Alongside these enhancements to risk management practices, we believe that market participants should also intensify their efforts to improve the underlying infrastructure of the markets in which hedge funds are important. Weaknesses in close-out procedures for OTC derivatives were among the areas singled out by the CRMPG for collective action in the wake of LTCM, and important progress has been made in this area since. In addition, there are potentially valuable efforts underway to standardize documentation and improve the confirmation and execution process in these markets.
But looking forward, given the size of the OTC derivatives markets and the participation of hedge funds in those markets, it is worth reflecting on whether central counterparty clearing arrangements for the more standardized portion of the OTC derivatives market could play a useful role. Certainly, there are many challenges associated with such a project, and its potential to mitigate risks effectively would have to be clearly demonstrated, but surely it is worth looking carefully at whether that or similar efforts could provide meaningful improvements to the core infrastructure of what is undoubtedly a systemically important set of markets.
Taken together, these areas of focus are important to ensure that there is adequate capital not just against growing direct exposures to hedge funds, but the indirect exposures that could affect market conditions and firms' positions in a more stressful environment.

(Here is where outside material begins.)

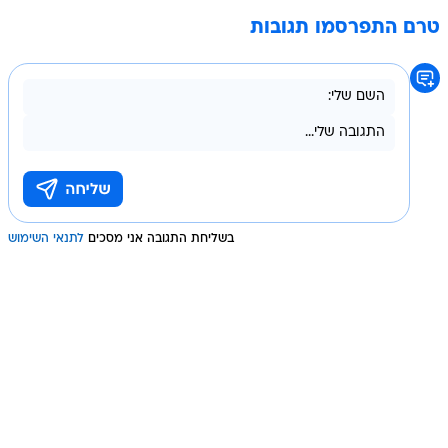
טרם התפרסמו תגובות
בשליחת התגובה אני מסכים
לתנאי השימוש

We believe that the dealers that act as major counterparties to hedge funds have a collective interest in improving market practice in these areas. This is a good time for them to reassess how practice has evolved against the standards set out by the CRMPG in 1999, and to examine whether the bar established at that time is appropriate for the conditions that exist today.
It took a major market event to expose the extent of weaknesses in market practice that prevailed prior to 1998 and to catalyze improvements across the financial community. Those reforms have played an important role in reducing risk in the system, alongside the overall improvements in capital, risk management, and the financial infrastructure. Further progress in strengthening risk management practices is an investment worth making, particularly at a time when the markets appear to be pricing in a relatively benign view of risk in the financial system and in the economy overall.